Saudade
Você, que me persegue tanto
porque, afinal, só eu cometo
erros, e você nunca errou,
não tem coragem de secar meu pranto,
nem de acabar com todos os jogos
porque até agora a verdade não se tocou:
você muito acha sobre mim,
pelo que a roda da fortuna lhe falou,
mas pouco verdadeiramente já encontrou
e essa minha sombra
que você julga ser a minha essência
é também falta de luz que você multiplicou.
Eu não sou Deus, não sou Jesus nem o diabo
e a partir de hoje não mais me acabo
remoendo cada coisa que você já me falou.
Eu tenho consciência de que não é certo o que é errado,
que Deus existe (e só nele tenho depositado
a esperança de também ser perdoado,
pois só Nele paz de espírito tenho encontrado).
Tudo o que nós dizemos, sentimos e pensamos
sobre os outros, para nós também se materializa,
por isso tanta gente ora caminha, ora desliza
na estrada em que tanto óleo de peroba derrama
- e é assim que parece gostar de caminhar nossa raça humana:
quem se segura ri, quem escorrega reclama.

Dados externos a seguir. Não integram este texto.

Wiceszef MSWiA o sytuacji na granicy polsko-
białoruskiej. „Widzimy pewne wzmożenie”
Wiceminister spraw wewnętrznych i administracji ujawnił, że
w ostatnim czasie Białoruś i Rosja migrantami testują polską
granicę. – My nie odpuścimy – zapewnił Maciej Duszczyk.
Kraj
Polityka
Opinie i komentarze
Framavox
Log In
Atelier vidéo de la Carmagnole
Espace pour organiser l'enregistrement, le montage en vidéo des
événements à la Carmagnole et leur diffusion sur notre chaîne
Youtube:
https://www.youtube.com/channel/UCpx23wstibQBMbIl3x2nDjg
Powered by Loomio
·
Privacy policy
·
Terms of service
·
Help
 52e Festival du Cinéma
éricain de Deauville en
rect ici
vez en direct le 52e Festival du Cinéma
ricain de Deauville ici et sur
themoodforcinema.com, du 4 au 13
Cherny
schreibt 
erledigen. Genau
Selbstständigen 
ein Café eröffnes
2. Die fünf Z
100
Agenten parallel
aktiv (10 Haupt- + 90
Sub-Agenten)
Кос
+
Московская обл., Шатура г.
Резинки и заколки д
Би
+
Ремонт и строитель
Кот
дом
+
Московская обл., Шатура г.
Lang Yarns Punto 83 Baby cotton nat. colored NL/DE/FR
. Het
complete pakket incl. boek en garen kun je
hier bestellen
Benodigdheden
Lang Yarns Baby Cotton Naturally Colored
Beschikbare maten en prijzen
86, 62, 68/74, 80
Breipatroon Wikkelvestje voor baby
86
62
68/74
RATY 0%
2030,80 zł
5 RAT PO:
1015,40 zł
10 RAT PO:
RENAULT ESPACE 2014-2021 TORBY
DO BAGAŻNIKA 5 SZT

Não gosta de mim? Seja mais direto
e mostre a todo mundo o quão você é correto
nos mínimos detalhes e segundos.
Ou ainda, melhor, não me ature, apenas seja paciente:
se você está a salvo e comigo é diferente,
ali à frente Deus já encaminhou nossos dois mundos.

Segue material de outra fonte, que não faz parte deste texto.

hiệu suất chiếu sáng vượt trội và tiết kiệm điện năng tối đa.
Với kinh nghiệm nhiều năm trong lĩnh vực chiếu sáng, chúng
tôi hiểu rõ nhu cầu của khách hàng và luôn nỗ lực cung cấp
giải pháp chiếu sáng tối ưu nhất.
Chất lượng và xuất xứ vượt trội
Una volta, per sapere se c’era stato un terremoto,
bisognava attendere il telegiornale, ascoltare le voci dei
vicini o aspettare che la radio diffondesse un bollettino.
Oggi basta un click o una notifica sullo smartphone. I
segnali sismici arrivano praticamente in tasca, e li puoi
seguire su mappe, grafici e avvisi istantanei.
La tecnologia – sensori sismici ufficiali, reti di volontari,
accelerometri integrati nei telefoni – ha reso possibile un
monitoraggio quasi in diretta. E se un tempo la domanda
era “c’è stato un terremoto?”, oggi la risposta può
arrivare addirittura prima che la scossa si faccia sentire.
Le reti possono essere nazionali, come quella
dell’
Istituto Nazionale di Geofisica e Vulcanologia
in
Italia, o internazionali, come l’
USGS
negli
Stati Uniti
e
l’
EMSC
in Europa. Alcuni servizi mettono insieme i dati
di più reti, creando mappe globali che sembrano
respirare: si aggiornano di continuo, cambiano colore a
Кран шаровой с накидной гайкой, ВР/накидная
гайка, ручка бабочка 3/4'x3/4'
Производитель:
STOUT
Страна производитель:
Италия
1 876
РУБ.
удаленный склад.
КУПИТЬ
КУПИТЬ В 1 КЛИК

Não é preciso que José viva a falar mal de Raimundo,
mas, se ainda assim seu conhecimento é tão profundo,
lembre-se de ser humano para acolher
toda essa verdade que tens para oferecer.
Se você não enxerga além do que afirma,
pra mim já deu por hoje, isso só confirma
que é melhor eu me restringir aqui no meu canto:
basta-me meu violão, lágrimas e desencanto,
tocando baixinho, ao som de muita saudade,
o tempo em que eu vivia de forma simples e com felicidade.